● **APPLY WHAT YOU READ**:
A. In the article below on hospital margins, why did Kaufman Hall treat the per-discharge revenue and expense changes as signs of financial recovery? Answer in one to three sentences.
B. Pick up the article below on hospital margins after its final quoted sentence and continue it.

READING TEXT: Begin

Hospital margins gained more ground in November, Kaufman Hall reports

The hospital sector’s operating margins and their underlying performance metrics moved in a favorable direction across November, a trend that Kaufman Hall said turns the page from financial sustainability to strategic growth.

In its latest monthly report released this week, the firm outlined an increase in its year-to-date operating margin index, from 1.5% through October to 2.0% through November. Its single-month operating margin index also rose from 3.2% in October to 3.8% in November.

Still, the firm noted that the gap between high-performing and low-performing hospitals within its sample “remains quite wide,” the firm wrote. The sector’s latest improved margins also remain a step behind those of 2020 and 2021.

Across the month’s revenue, expense and volume trends, Kaufman Hall highlighted 1% month-over-month (MoM) and 2% year-over-year (YoY) rises in net patient service revenue per adjusted discharge, as well as total expense per adjusted discharge declines of 1% MoM and 2% YoY. Both are signs of hospitals’ financial recovery, the firm wrote, and reflect “the efforts organizations have taken to deliver care in the most effective settings and reduce reliance on contract labor where possible.”

Meanwhile, average length of stay declined 2% MoM and 6% YoY, suggesting that patient acuity is starting to return to “normal” levels.

“Organizations that have adopted value-based and bundled payment models will benefit further [from the acuity decrease] as they transition and provide care at the appropriate clinical setting,” the firm wrote.

READING TEXT: End
RECORDED DATA: Begin

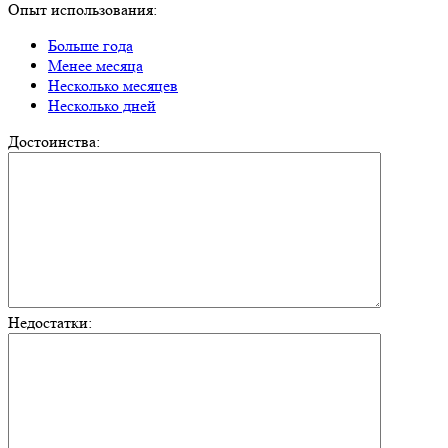
Опыт использования:
Больше года
Менее месяца
Несколько месяцев
Несколько дней
Достоинства:
Недостатки:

RECORDED DATA: End

● **ANSWER LIST**:
A. Net patient service revenue per adjusted discharge rose 1% month over month and 2% year over year, while total expense per adjusted discharge fell by the same amounts. Kaufman Hall said these shifts reflect "the efforts organizations have taken to deliver care in the most effective settings and reduce reliance on contract labor where possible."

B.
Digging deeper, hospitals logged a 1% MoM increase in daily net operating revenue and daily gross operating revenue in November, Kaufman Hall found. These upticks came from the inpatient side of hospitals’ business as outpatient revenue per calendar day stayed flat from the prior month. Daily discharges and daily adjusted discharges both rose 2% MoM, per the report. Daily ED visits rose 1%, daily operating room minutes rose 2%.

With much of the sector now shifting out of survival mode, the firm wrote that many hospitals should start thinking less about cuts and more about reinvesting into new opportunities.

“As performance indicators stabilize, hospitals should take advantage of the relative stability and re-embrace strategic growth if they hope to see continued success in 2024,” Erik Swanson, senior vice president of data and analytics with Kaufman Hall, said in a statement. “Growth strategies may vary from hospital to hospital, but all leaders should ensure that they are supporting goals beyond just profitability and scale, including business model transformation and diversification.”

Kaufman Hall’s monthly reports incorporate information from more than 1,300 U.S. hospitals, the data from which are collected by Syntellis Performance Solutions (previously Kaufman Hall Software, now part of Strata Decision Technology).